Accuracy: 0.9025509062430074
ROC AUC: 0.8402930583063716

[82]:

#check feature importance
impt = [clf.feature_importances_, np.std([tree.feature_importances_ for tree in clf.estimators_],axis=1)]
ind = np.argsort(impt[0])

#plot the importance of predictors
plt.rcParams["figure.figsize"] = (6,12)
plt.barh(range(len(feat)),impt[0][ind],color="limegreen")
plt.yticks(range(len(feat)),feat[ind]);


Summary

• Applied parameters of Random Forest allowed achieving high accuracy (above 0.9). However, different RF parameters may be tested to check model performance. The choice of predictors should also be reconsidered and different combinations of predictors can be tested.

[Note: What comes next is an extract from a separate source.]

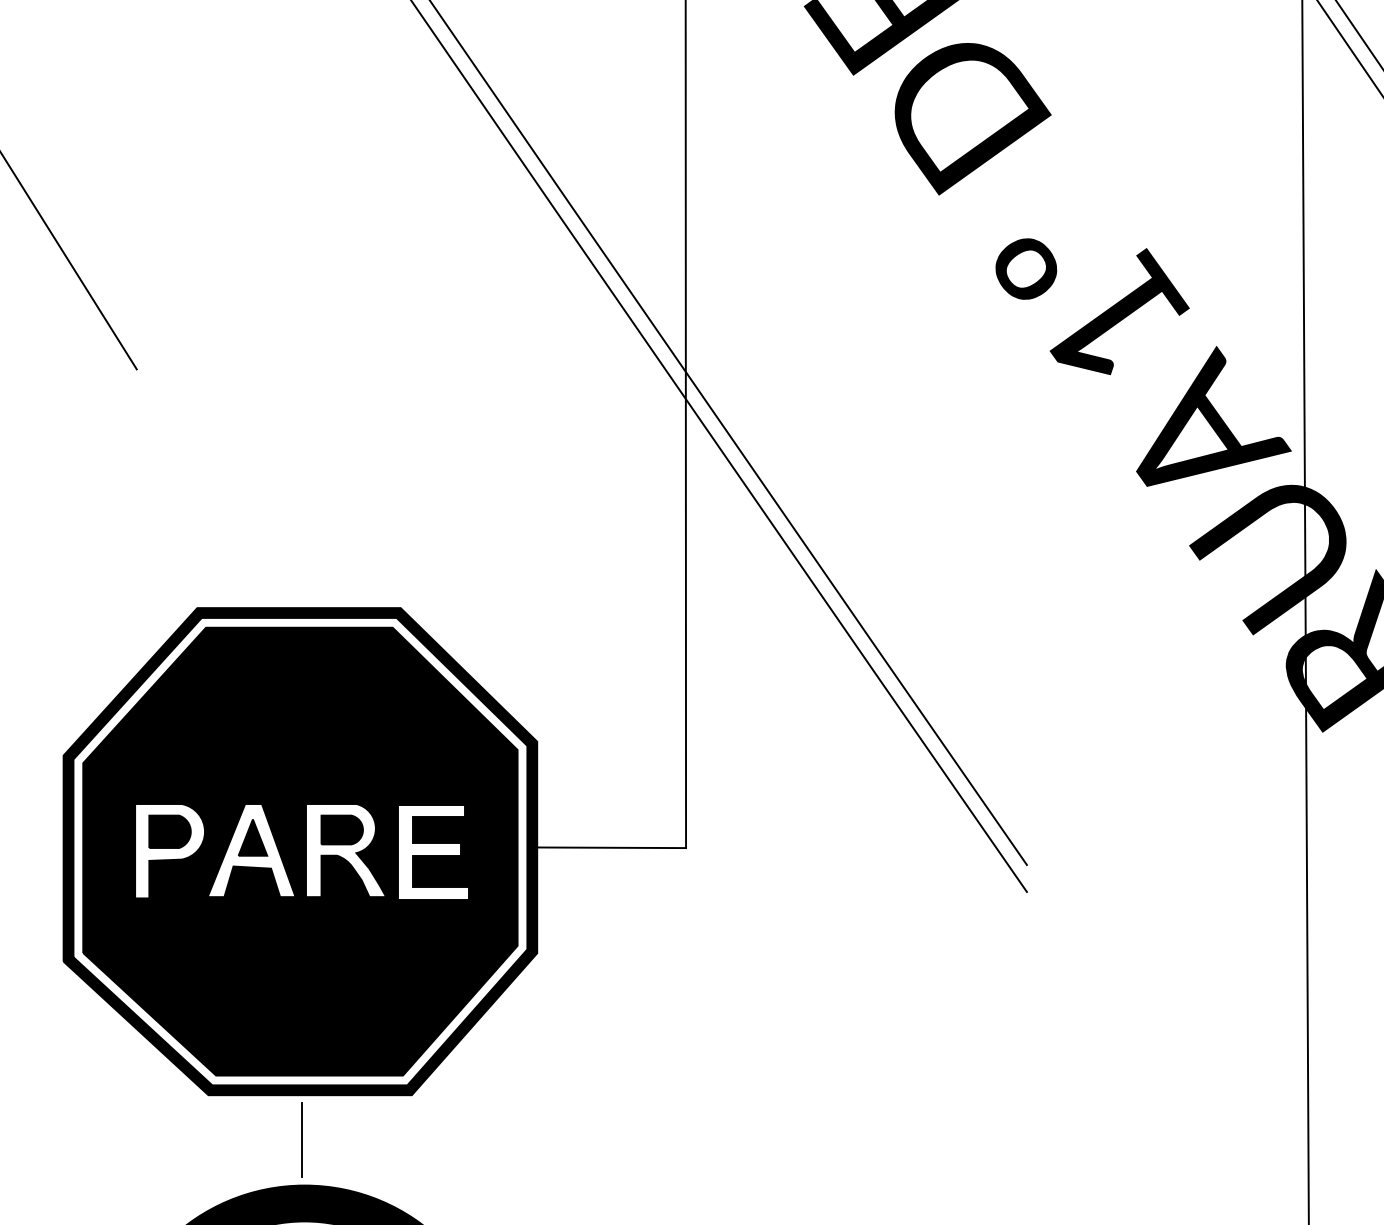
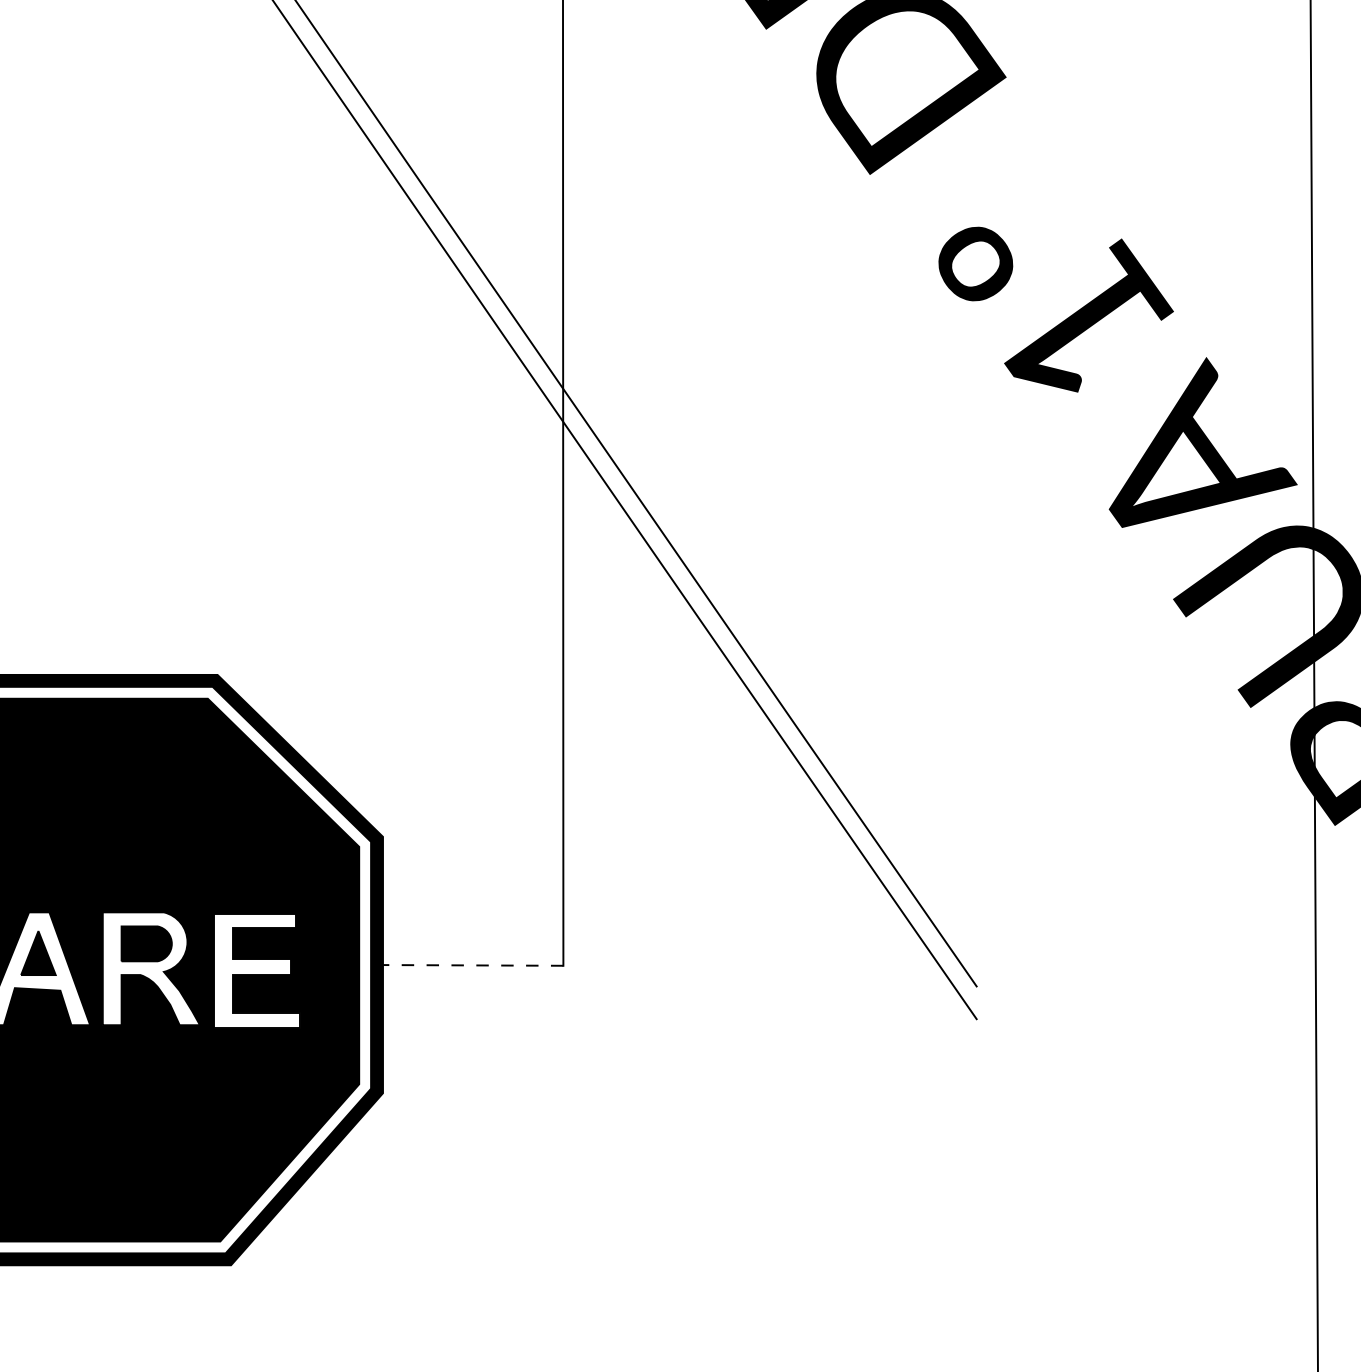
line: (611, 847) -> (473, 965), solid -> dashed
line: (301, 1139) -> (97, 1318), removed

• The most important predictors are the minimal number of years, in which the tree was growing (n_years), species, and single tree parameters (V, D, G). This may prove, that older trees are much more prone to damage.

• Terrain parameters seem to not exert significant influence on tree damages.

• In the future other machine learning algorithms might be tested to model tree damage on this dataset.